Boxplots illustrating the distribution of total accuracy across different datasets for each QA system. These plots demonstrate the
variability and robustness of each system’s performance.

Explore our Workshop Publications:

Overconfident Oracles: Limitations of In Silico Sequence Design Benchmarking

We highlight critical limitations of the current in silico protein and DNA sequence design benchmarks, and further, introduce additional biophysical measures to improve the robustness and reliability of in silico design methods. 


SMX: Sequential Monte Carlo Planning for Expert Iteration

Introducing SMX, a model-based planning algorithm using Sequential Monte Carlo methods as a scalable sample-based search. SMX demonstrates a statistically significant improvement in performance exceeding AlphaZero and model-free methods across both continuous and discrete environments.


Generative Model for Small Molecules with Latent Space RL Fine-Tuning to Protein Targets 

We propose a latent-variable transformer model for small molecules trained with a variant of the SAFE representation called SAFER. Using SAFER, we significantly increase the percentage of valid and chemically stable molecules with a validity rate above 90% and a fragmentation rate less than 1%. Furthermore, fine tuning the model with Reinforcement Learning improves molecular docking for five protein targets, nearly doubling hit candidates for certain targets and achieving top 5% mean docking scores comparable to or better than current state-of-the-art methods.


Quality-Diversity for One-Shot Biological Sequence Design 

We introduce a Quality-Diversity method based on Map-Elites algorithm to conservatively score biological sequences using only a limited dataset, along with a novel way to represent biological sequences in a low dimensional way to facilitate the illumination procedure. We show our methodology to consistently improve over both traditional and novel tailored methods on 3 datasets.


Likelihood-based fine-tuning of protein language models for few-shot fitness prediction and design 

We extend previously proposed ranking-based loss functions to adapt the likelihoods of family-based and masked protein language models, and demonstrate that the best configurations outperform state-of-the-art approaches in both the few-shot fine-tuning and multi-round design settings. 

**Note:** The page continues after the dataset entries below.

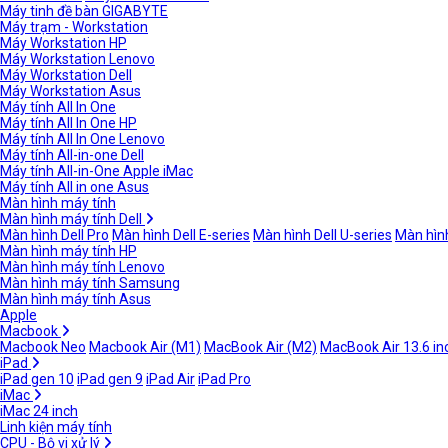
Máy tinh đề bàn GIGABYTE
Máy trạm - Workstation
Máy Workstation HP
Máy Workstation Lenovo
Máy Workstation Dell
Máy Workstation Asus
Máy tính All In One
Máy tính All In One HP
Máy tính All In One Lenovo
Máy tính All-in-one Dell
Máy tính All-in-One Apple iMac
Máy tính All in one Asus
Màn hình máy tính
Màn hình máy tính Dell
Màn hình Dell Pro
Màn hình Dell E-series
Màn hình Dell U-series
Màn hình
Màn hình máy tính HP
Màn hình máy tính Lenovo
Màn hình máy tính Samsung
Màn hình máy tính Asus
Apple
Macbook
Macbook Neo
Macbook Air (M1)
MacBook Air (M2)
MacBook Air 13.6 in
iPad
iPad gen 10
iPad gen 9
iPad Air
iPad Pro
iMac
iMac 24 inch
Linh kiện máy tính
CPU - Bộ vi xử lý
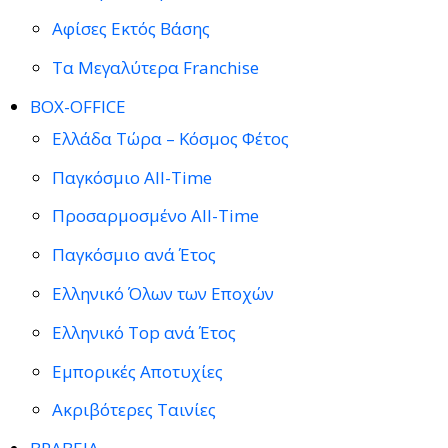
Αφίσες Εκτός Βάσης
Τα Μεγαλύτερα Franchise
BOX-OFFICE
Ελλάδα Τώρα – Κόσμος Φέτος
Παγκόσμιο All-Time
Προσαρμοσμένο All-Time
Παγκόσμιο ανά Έτος
Ελληνικό Όλων των Εποχών
Ελληνικό Top ανά Έτος
Εμπορικές Αποτυχίες
Ακριβότερες Ταινίες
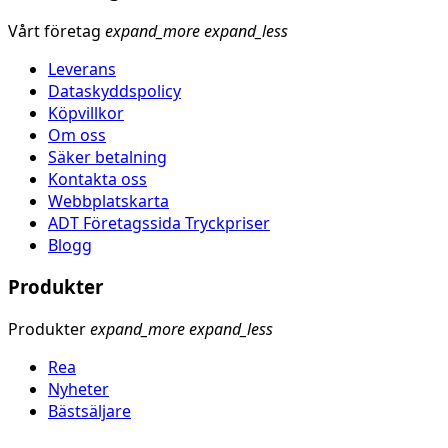
Vårt företag
expand_more
expand_less
Leverans
Dataskyddspolicy
Köpvillkor
Om oss
Säker betalning
Kontakta oss
Webbplatskarta
ADT Företagssida Tryckpriser
Blogg
Produkter
Produkter
expand_more
expand_less
Rea
Nyheter
Bästsäljare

Coordination Failure in Cooperative Offline MARL 

We use polynomial games to demonstrate coordination failure in offline MARL, and propose a solution using prioritised replay. The paper shows how insights drawn from simplified, tractable games can lead to useful, theoretically grounded insights that transfer to more complex contexts. A core dimension of offering is an interactive notebook, from which almost all of our results can be reproduced, in a browser.